In fact, lots of folks smarter than me have been saying the same — or similar — things. JD Lasica has an interview with a start-up company doing working to develop APIs for public records. The location of the interview: Cisco.
News organizations ought to get behind this effort by releasing their own open API to public records in their communities. Now, here’s the important twist: Instead of just making the data available internally, for its staff to analyze and reinterpret, news publications ought to bring readers and users into such efforts.
But there’s an equally compelling reason for newspapers to get into the API and data game. If they aren’t going to invest in technology, they need to invest in the technology development community and that means latching on to the open source world.

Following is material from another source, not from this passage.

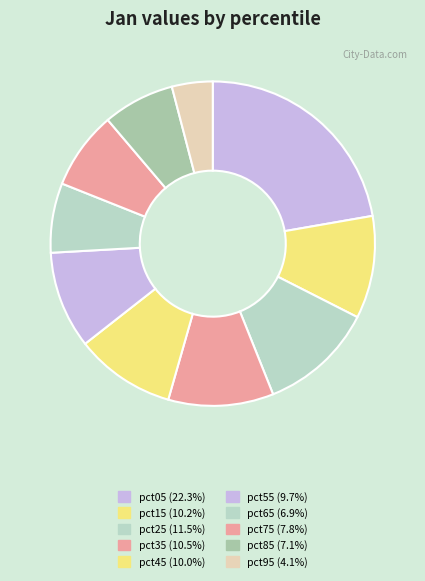

Count the number of slices in the pie.

10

If Microsoft — which built a business on proprietary software — can bite the open-source bullet, newspapers can surely follow.

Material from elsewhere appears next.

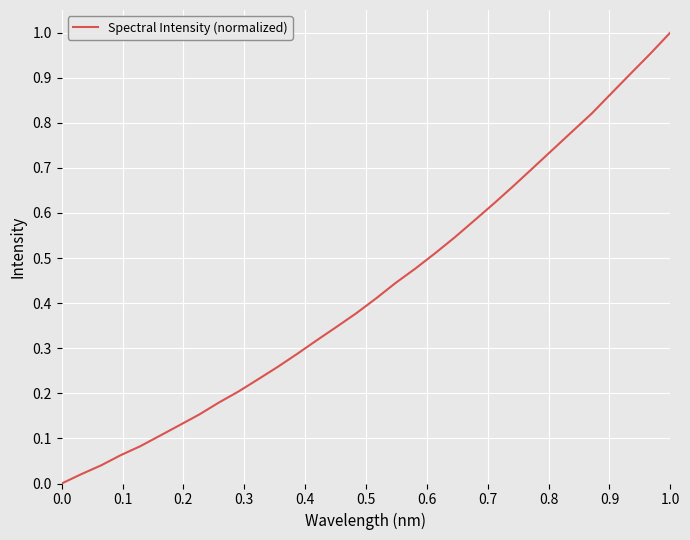

The chart shows a value of -0.6 at 0.0. True or false?

False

I’ve talked to several hundred media professionals within the last year — magazine publishers, newspaper editors, reporters, programmers, start ups — and the only consistent message I’ve given them (not because I’m scatterbrained, but because the talk topic has been different) is that they need to open up their code and then support open source development of new products.
My favorite idea: open up all the data with APIs, dip into the marketing budget (we’ll say $10,000 but the amount is not important) and start a community at SourceForge.net. Then contact every computer science department in the area — and every professional computer science organization you can find — and launch a contest.
Build the Best Application.
Every application has to be released into the open source community. Every application must work first with the sponsoring newspaper’s site. Every application must not violate state, federal and international law.
Winners would be judged on a weighted criteria: number of downloads, user ranking of service and a panel of local computer science professors who evaluate the code of the top 5 applications.
First prize: $5,000. Second prize: $3,000. Third prize: $2,000.
My guess is that — if you manage the community properly — you’d have some pretty wicked cool applications you never thought about. And if you’re really smart, you’d then form a development community through SourceForge — and maybe even have a regular competition to develop newspaper-specific applications while encouraging work on emerging models of distribution.
The goal is to attract readers. To lower the barrier to entry so they come and then come again. That means removing some of those old security mechanisms — those locks and keys — an realizing you can have a secure environment with open source development while engaging the readers in ways you could never imagine.